8. To give us something to attach the front panel piece to at the bottom of the desk we added a 2”x4” to the bottom of the desk that we pocket hole screwed into both sides of the legs.
9. To give the front panel something to attach to in the middle we added a 2″x4″ even with the 2″x12″ installed previously and under the top level of the desk. These boards allowed us to nail our large sheet of plywood into the top, middle and bottom of the desk, making sure it was nice and secure.
10. Next, we cut our plywood piece down to the size we needed (40-1/2” x 61“) on the table saw.
11. We didn’t install the front panel just yet, but did do a test fit to make sure it fit perfectly in the inset of the desk before taking the desk inside the house.
12. Because the lower level of the desk is made of multiple boards, we needed to create a smooth surface.

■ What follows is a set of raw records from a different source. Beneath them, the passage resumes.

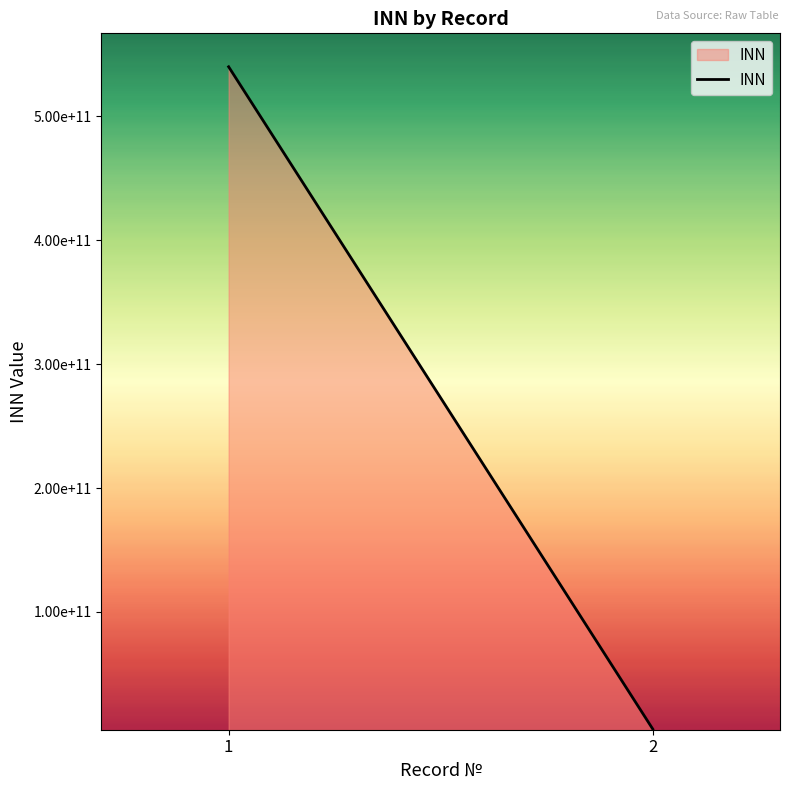

What is the change in value from 1 to 2?

-534712618797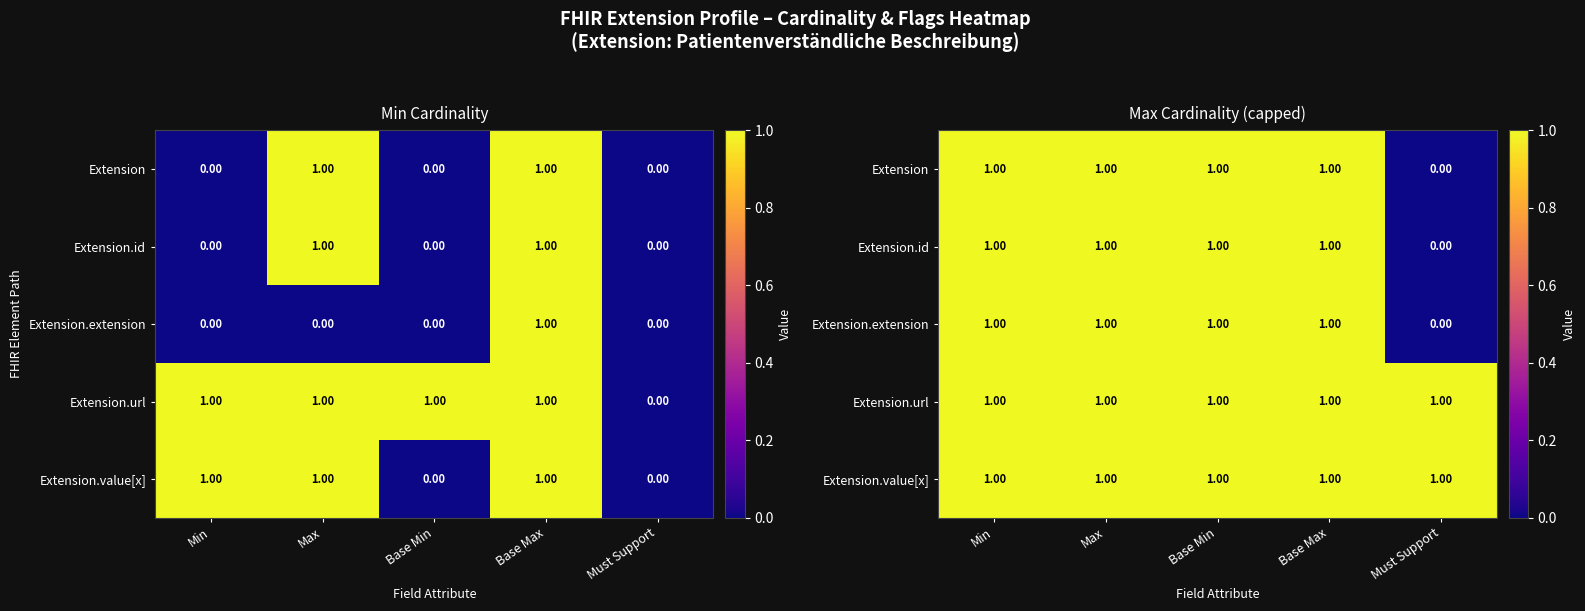

How many values in the Extension.extension series are below 1?

1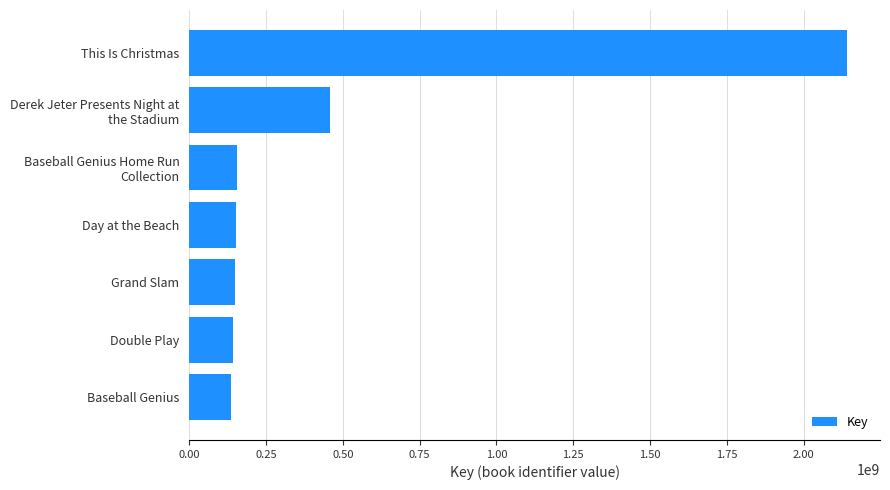

What is the minimum value shown in the chart?

136319612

To do this we filled in all the joints between the boards with wood filler and then after it dried went over the entire top of the desk with an orbital sander to give it a consistent and even surface.

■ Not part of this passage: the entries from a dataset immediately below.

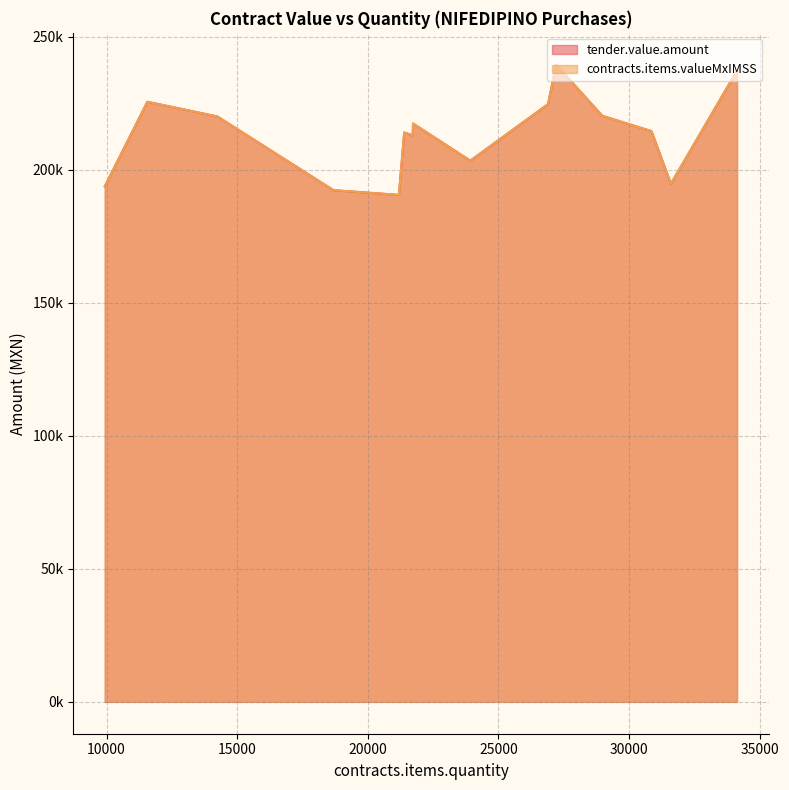

The value of contracts.items.valueMxIMSS at 21731 is 105370.4. True or false?

False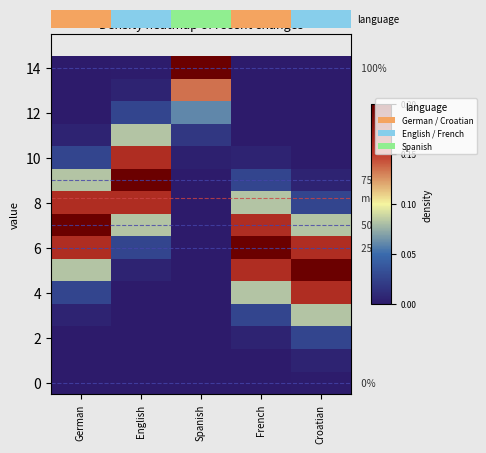

Which label corresponds to the largest value in the chart?

Croatian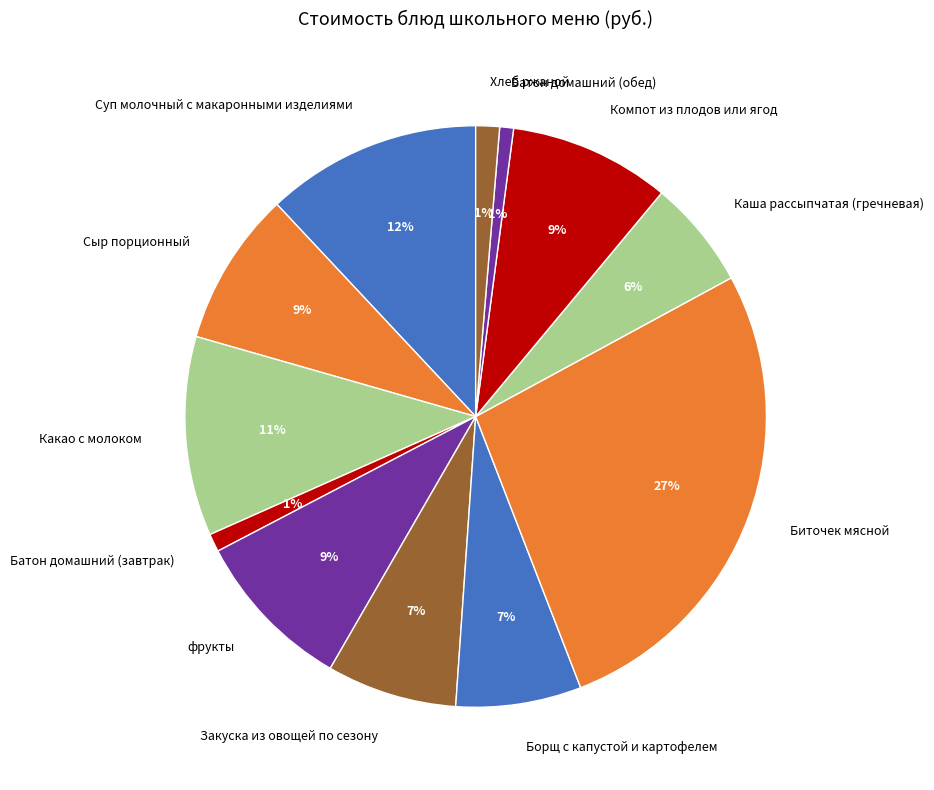

Between Какао с молоком and Закуска из овощей по сезону, which is larger?

Какао с молоком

Before bringing it in the house, I stained the entire surface of the desk (which was a beast let me tell you) with our favorite stain (Rust-Oleum Ultimate Wood Stain in Kona) while Brent painted the front panel of the desk gray (SW Dovetail) to match our home office cabinets we built.
13. Next, we brought the desk in the house to do the final few steps. Thankfully, Brent’s dad was in town visiting during this part because the desk is pretty heavy duty and there was no way I was going to be able to even lift it let alone carry it from the garage to the front of the house.

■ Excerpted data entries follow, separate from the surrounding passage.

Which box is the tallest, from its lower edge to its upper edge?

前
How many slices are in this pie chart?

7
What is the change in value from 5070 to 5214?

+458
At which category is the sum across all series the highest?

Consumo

The final step before we permanently attached the front plywood panel was to cut a hole in the the back of the top of the lower level of the desk for our computer cords to run through. We did this by drilling two holes in the desk and cutting sections of the wood away using a jigsaw.
The two holes allowed the jigsaw to rotate at the corners of the cut. We also attached a thin piece of wood by clamping it to the top and bottom of the lower level of the desk to prevent the wood from splintering during the cut.
Since the jigsaw can make a bit of a mess, while Brent was making the cut, I followed close behind with a shop vacuum to minimize the mess.
14. To hide the cords running from the desk to the outlet, we cut a small hole in the rug under the desk and ran the cords under the rug making them completely invisible and out of the way when looking at the desk.
15. Finally, once all the cables and cords were run out from under the desk, we attached the front panel to the desk using a nail gun and finishing nails to hold it in place.
After the desk was complete, I added a few decor and organization pieces to finish off the industrial/rustic look we are going for in our home office. We are really happy with the design of the desk and how well it works in this space. Jake the cat loves to lay on the top level of the desk while I work which I love because it keeps him off my keyboard.
We have plenty of surface space for both our computers and lots of room for me to spread out with all of my planners, binders and notebooks that I use on a daily basis. My two favorite aspects of this desk is obviously the cord management solution as well as it is tall enough to store a printer stand on casters underneath keeping the less attractive aspects of a home office out of sight.